- _SHORT TASK A_:
In the passage on coaching employees, with which organization did the writer take coach training?
- _SHORT TASK B_:
Swap "dependency" for "reliance" in the passage on coaching employees, and write out everything from "How to Coach Employees" down to "you are perpetuating.".
- _SHORT TASK C_:
Extend the passage on coaching employees, beginning after its last sentence.

═══ PASSAGE GIVEN ═══

How to Coach Employees | Coaching Skills for Managers

Telling is a useful skill to have as a leader, telling people what to do and how to do it. You have years of experience, you’ve seen lots of issues and been in numerous complex situations. You have lots to share. There are many people in your organization who want your contribution to assist them with their responsibilities.

And sometimes telling is detrimental. It creates dependency, it’s slower in the long run if you always must tell, as you don’t enable someone to think for themselves, and it limits diversity of ideas as it’s always your thoughts you are perpetuating.

Coaching on the other hand builds independent and diverse thinking. It is a skill, a set of tools and a mindset. What I’m presenting here is coaching as a skill and set of tools. This will not make you a certified coach; this will assist you in using coaching skills as an option in your toolbox of leadership skills.

Benefits of Coaching

  • People learn to think their way through a situation, enabling them, making them less reliant on you.
  • People bring their ideas and thoughts to the situation which might result in new, unique solutions and more creativity and diversity of thinking.
  • It’s less work for you in the long run as you train them to figure it out (make them more independent and empower them when it is done well).
  • You don’t have to know everything all the time (which might be a blow to your ego).
  • People feel valued and heard and often are more engaged as they are genuinely asked to explore their ideas.
  • You develop leaders, grow greater talent, thereby growing the organization’s capability (and it just might be more fulfilling for you).

How to Coach an Employee

Coaching is the creation of a reflective space for the employee to figure out their own solutions and ideas in relation to a topic. This is done by the coach (or leader in your case) listening in a deep and non-judgemental way and asking open (sometimes powerful) questions that help the employee discover ideas and possibilities in themselves.

Coaching can be 10 minutes, 30 minutes, an hour or longer – depending on the situation, topic, what they want out of it and the time you have.

  • Listening is the starting point for great communication including coaching. Through my coach training with Co-Active Training Institute (CTI), I learned there were three levels to listening¹.

Level 1Internal Listening/ Focused on self: Your focus is on yourself, your thoughts, feelings, issues. When someone mentions a topic you immediately go to your thoughts, feelings and opinions on that topic. It’s about your internal narrative or conversation.

═══ DATA LINES ═══

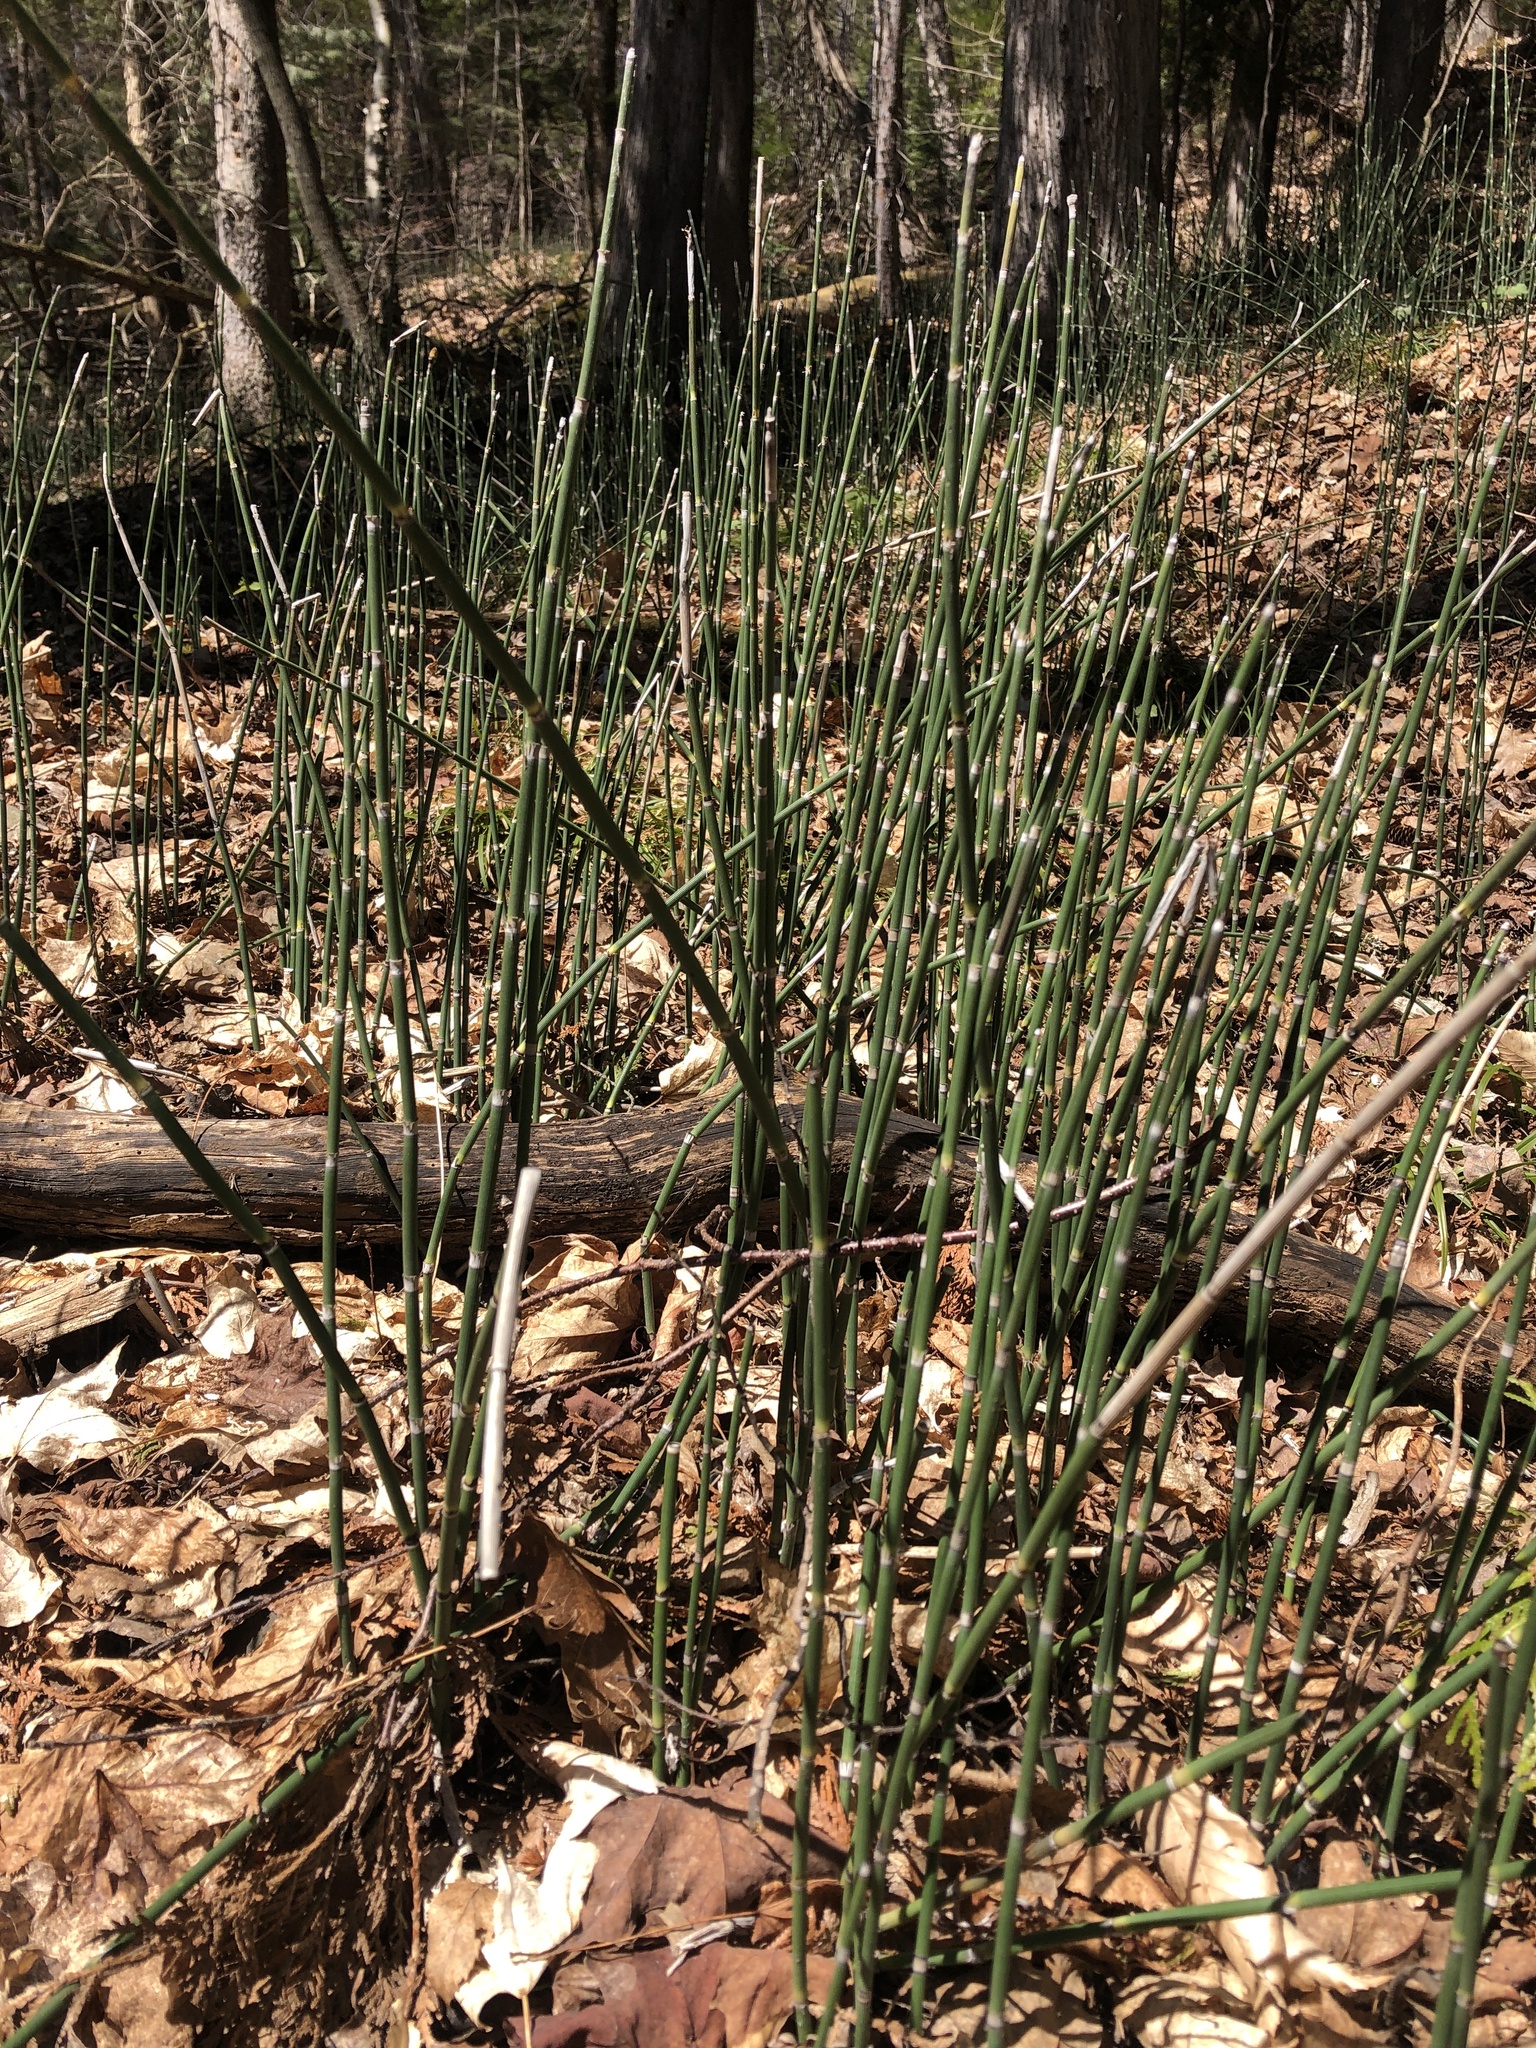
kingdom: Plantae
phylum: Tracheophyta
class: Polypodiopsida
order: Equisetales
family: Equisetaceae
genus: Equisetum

═══
═══ DATA LINES ═══

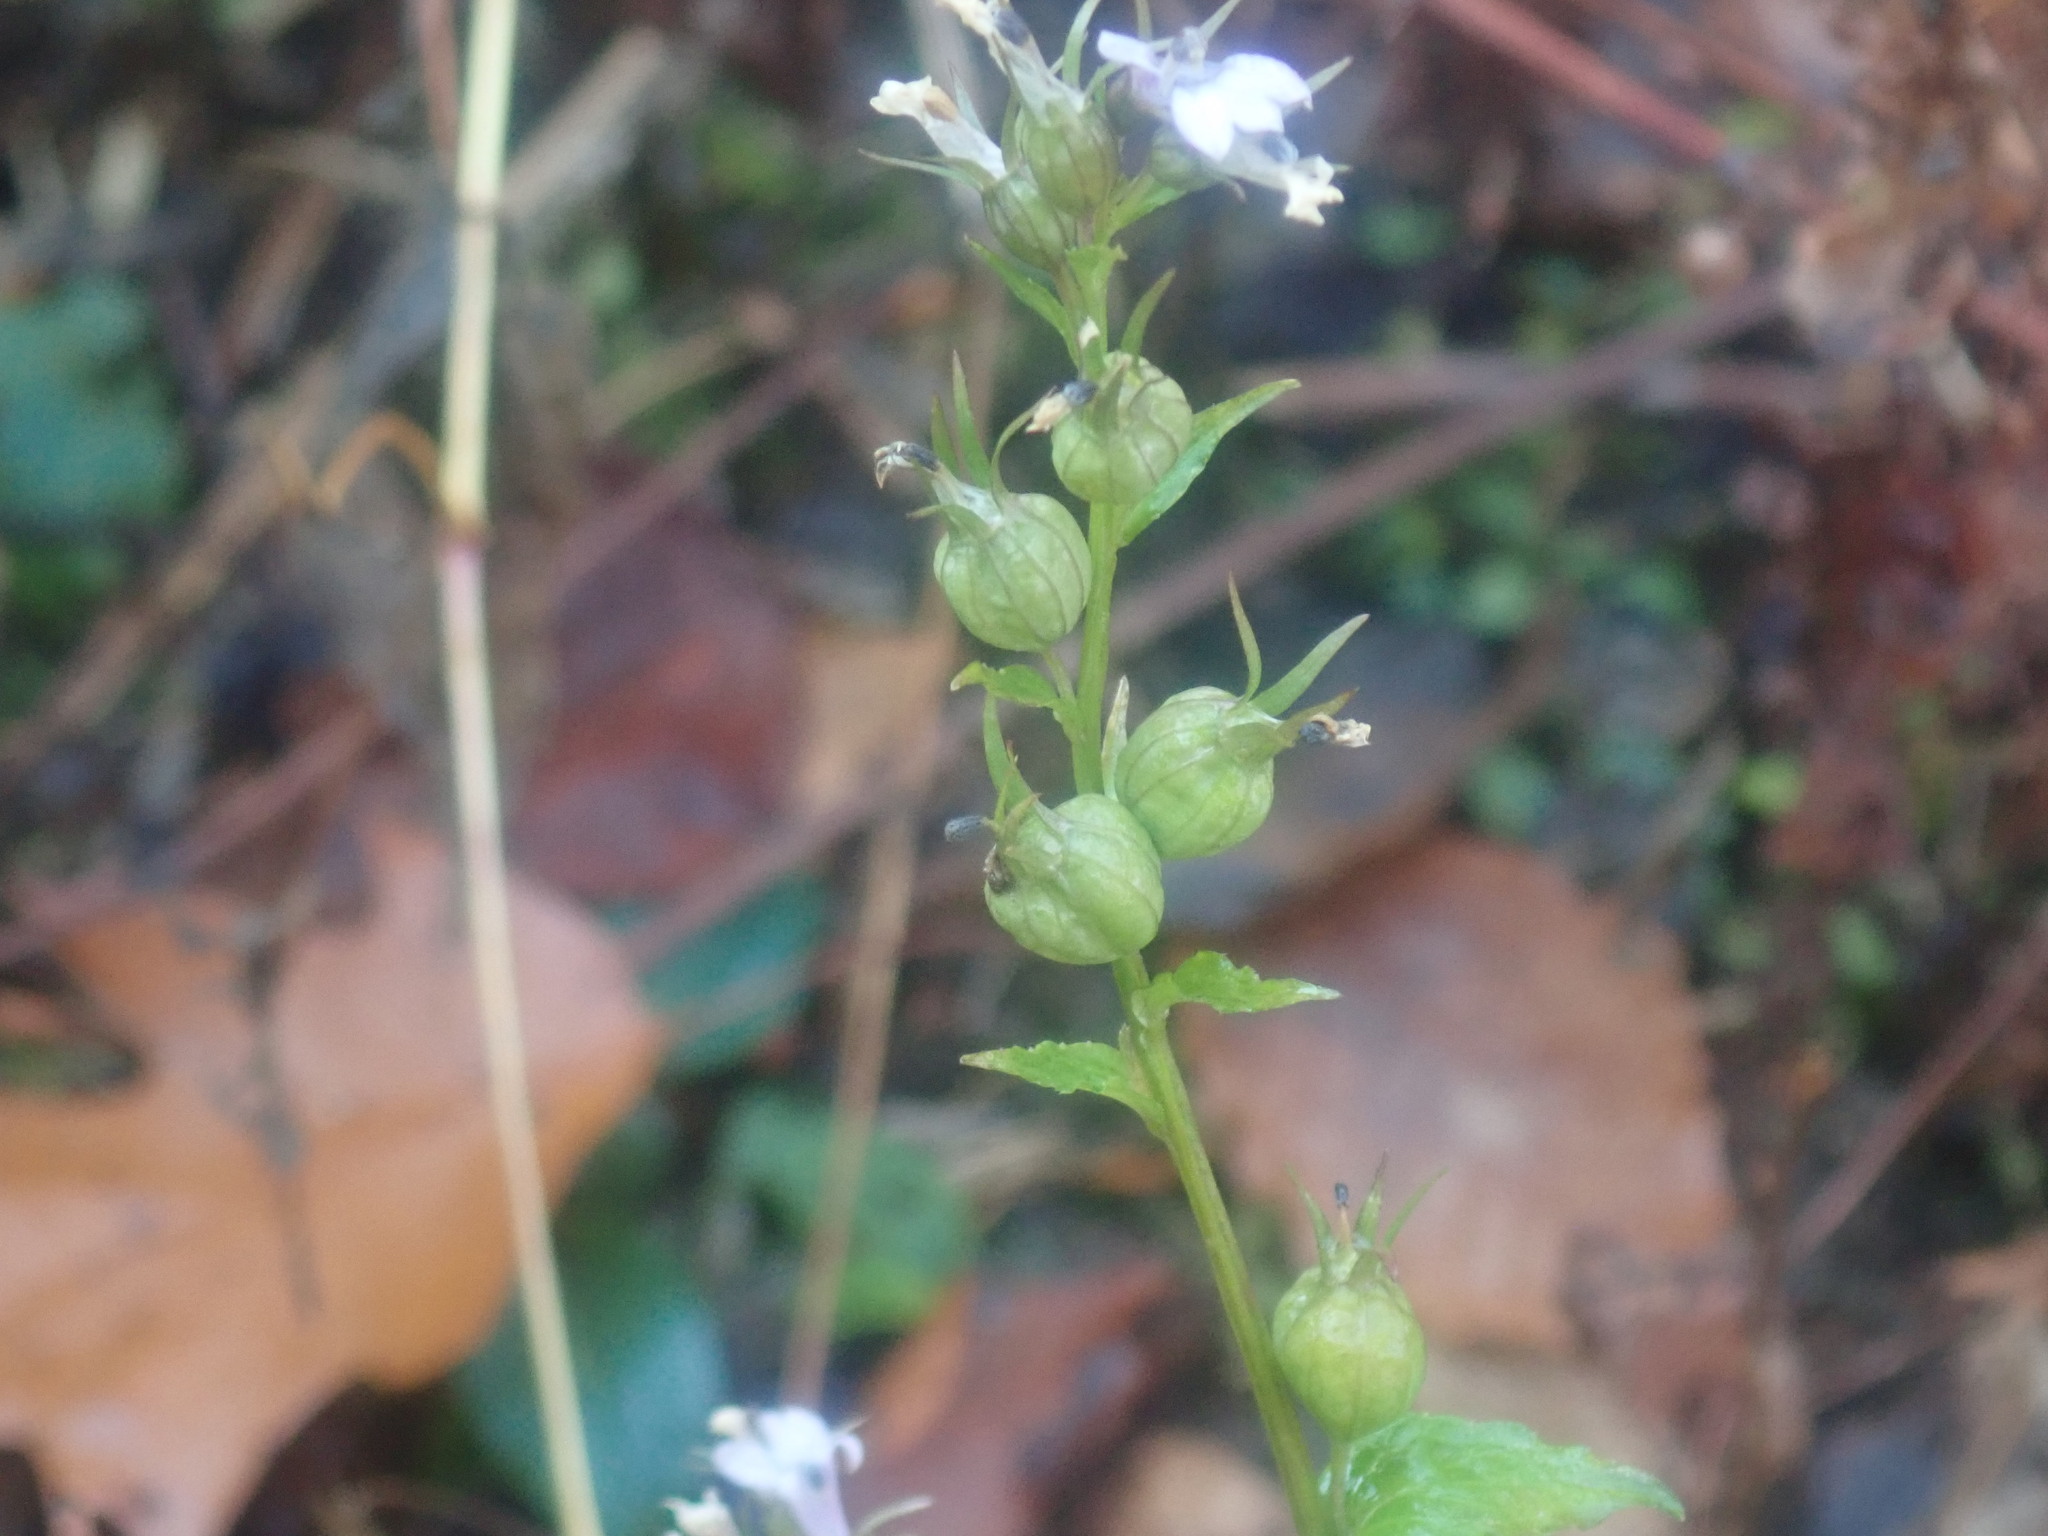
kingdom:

═══
═══ DATA LINES ═══

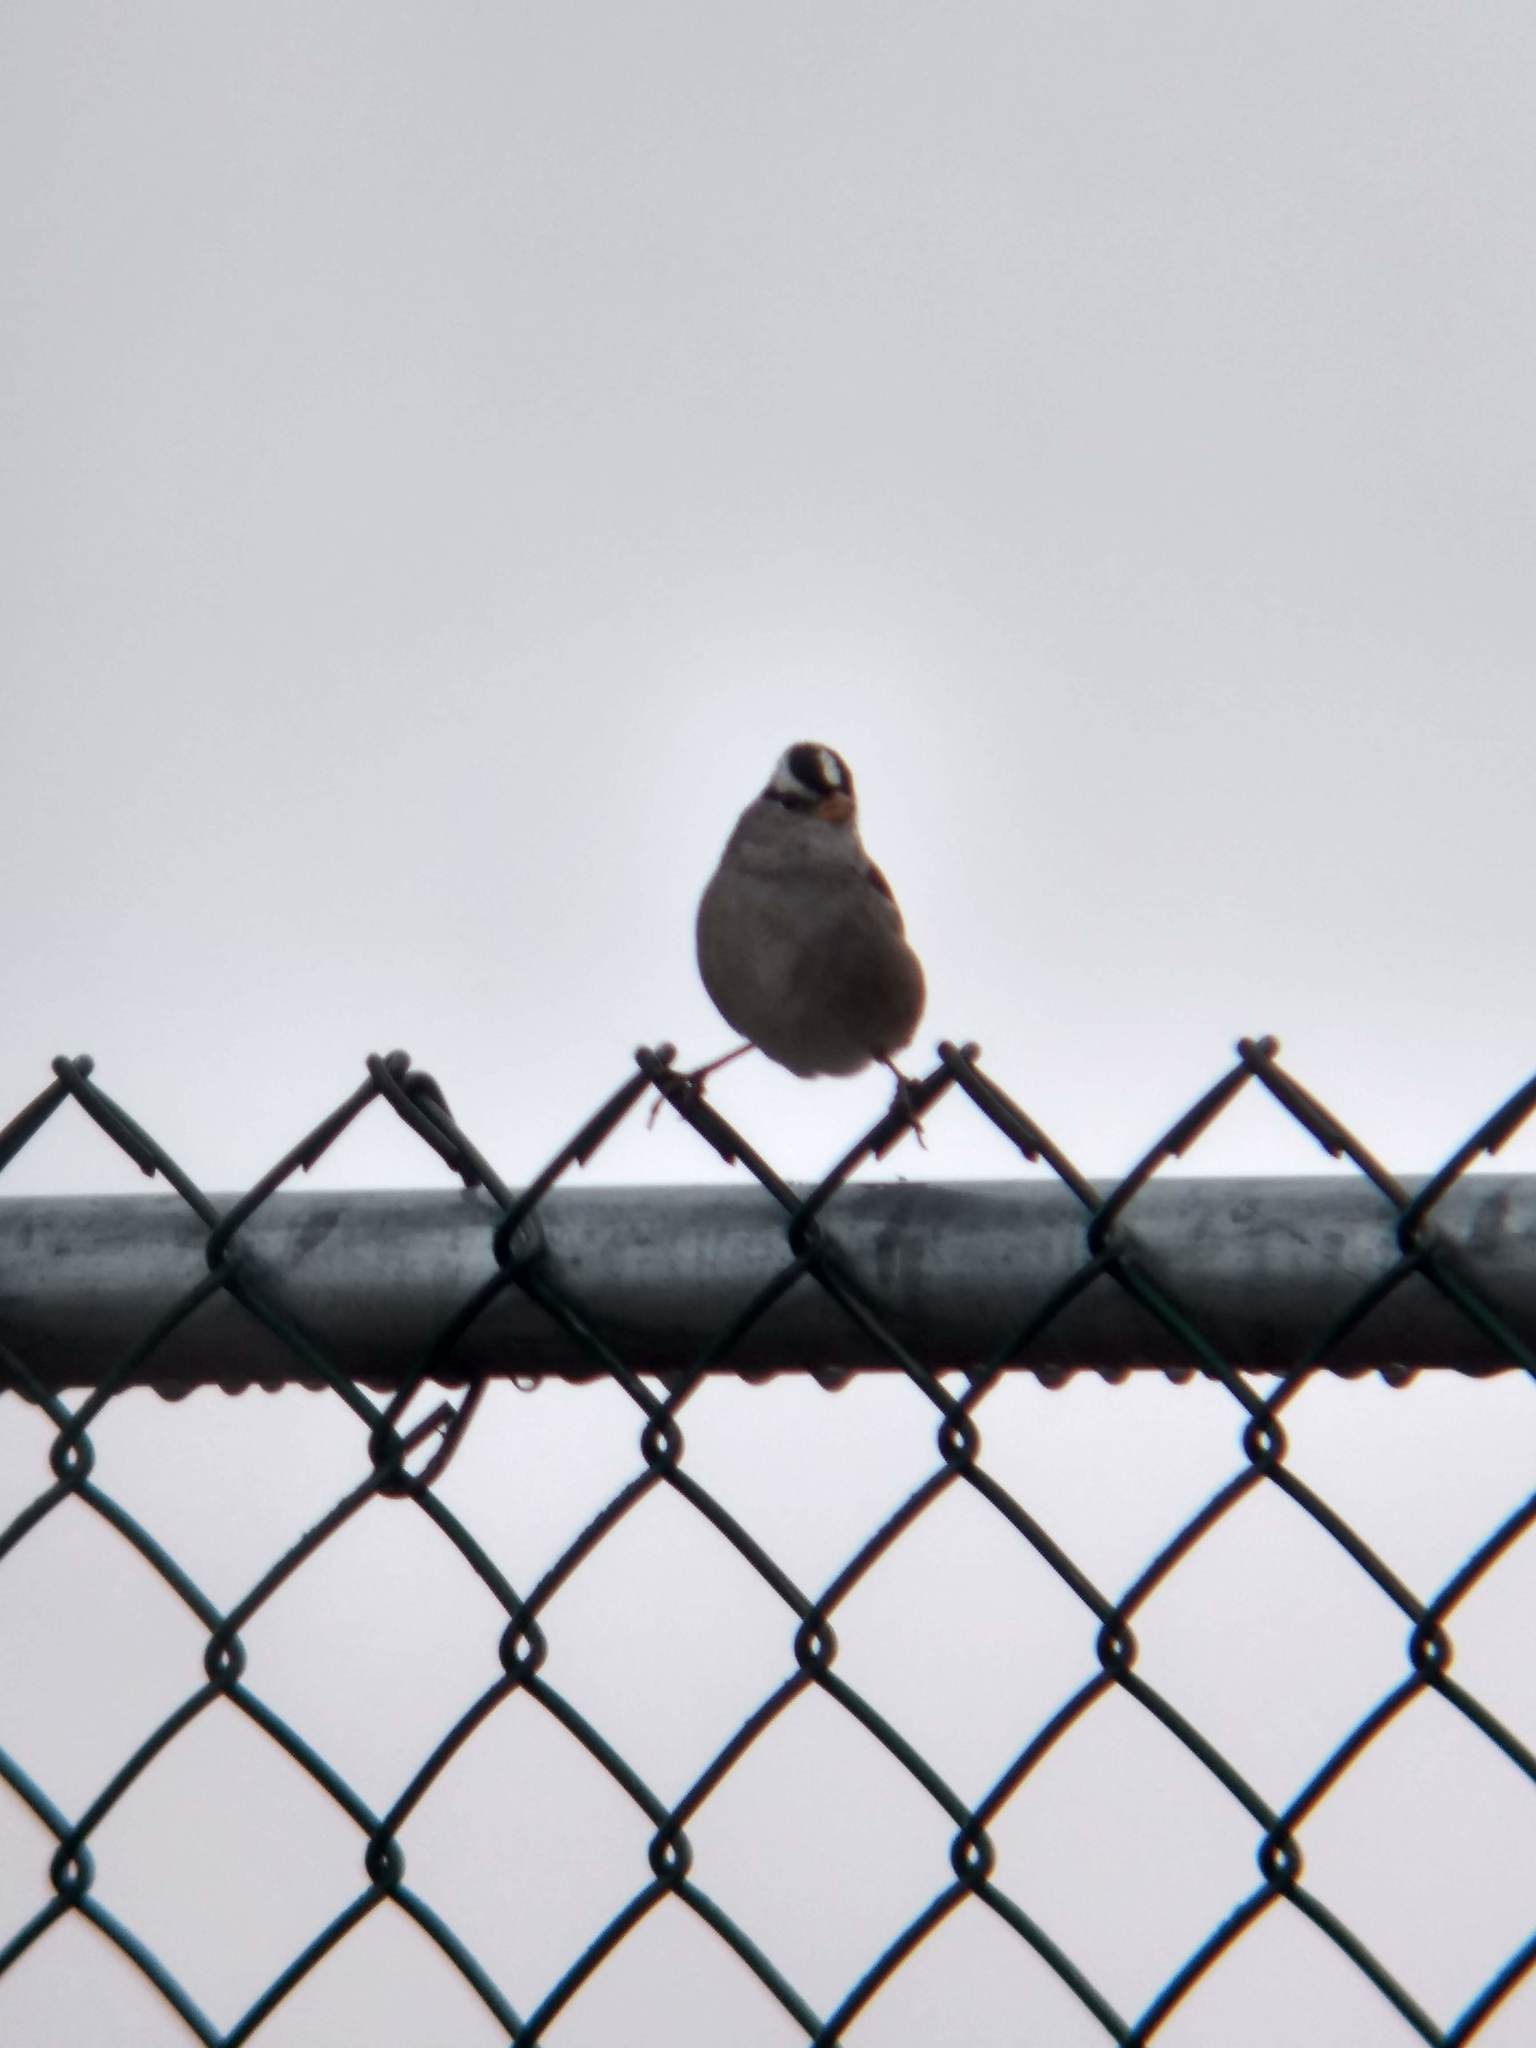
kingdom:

═══

- _REPLY A_:
Co-Active Training Institute (CTI)

- _REPLY B_:
How to Coach Employees | Coaching Skills for Managers

Telling is a useful skill to have as a leader, telling people what to do and how to do it. You have years of experience, you’ve seen lots of issues and been in numerous complex situations. You have lots to share. There are many people in your organization who want your contribution to assist them with their responsibilities.

And sometimes telling is detrimental. It creates reliance, it’s slower in the long run if you always must tell, as you don’t enable someone to think for themselves, and it limits diversity of ideas as it’s always your thoughts you are perpetuating.

- _REPLY C_:
Level 2Focused Listening on the other: Your focus is on what the other person is saying in a laser-like fashion, as though you’re under the ‘cone of silence’ in the old Get Smart TV program. When someone mentions a topic, you want to know that person’s thoughts, feelings and opinions about the topic. You have little awareness of the outside world.

Level 3Focused on the whole or Global Listening: Your focus is on everything, the space, what’s going on inside you and with the other person, what’s going on energetically. This is where intuition or gut-feel might come in; the action, inaction and interaction.

  • Questioning is the second important factor to good coaching; it’s about being curious, so the employee gets curious. Formulate your questions based on what the employee says; use their actual words to formulate questions that help them delve deeper to greater understanding. Use open questions (which can’t be answered with ‘yes’ and ‘no’). Keep the questions short (as this focuses the thinking and doesn’t confuse things). Ask “so what?” after almost any question to get the employee to keep thinking or go deeper.
  • The GROW model is a widespread coaching framework (Goal, Reality, Options, Way Forward), first published by John Whitmore in his book Coaching for Performance in 1992. When clients have practised this they are struck by how often they just want to tell the person the/their answer; how they have so many ideas going through their own head they find it hard paying attention to what the other person is saying; how often they ask closed and leading questions; and how they want to speed up the process, even if the person is not ready. Some have been amazed at how often the coachee generated tremendous value from the exercise even if the coach had no idea what was being talked about!

Coaching for Employees – Use the GROW Coaching Model

When an employee approaches you asking what they should do about something they are working on rather than you telling them, try this approach. The following are the 4 steps in GROW, the explanation of each step and examples of actual questions you can ask to your employee in each step.

GOAL – What’s the goal?

This is to help define what, in fact, the problem or issue is. What’s the objective? What are you trying to achieve or accomplish? This can take a few minutes or quite a while, depending on what clarity the employee already has.

  • What is it you would like to discuss?
  • What would you like to achieve?
  • What do you want to get from this discussion?
  • What would you need to happen for you to walk away feeling that this time was well spent?
  • What do you want to be different? What outcome do you want?
  • What would you like to happen that is not happening now?
  • Can we do that in the time we have available?
  • Will that be of real value to you?

REALITY – What’s the current reality or situation?

It’s valuable to explore this area so the employee is very clear what is going on. This could highlight assumptions they have and gaps in knowledge – about the situation or themselves!

  • What is happening at the moment?
  • How do you know that this is accurate?
  • When does this happen?
  • How often does this happen?
  • What effect does this have?
  • How can you verify that this is so?
  • What have you or others done previously about this?
  • What other factors are relevant?
  • Who else is involved?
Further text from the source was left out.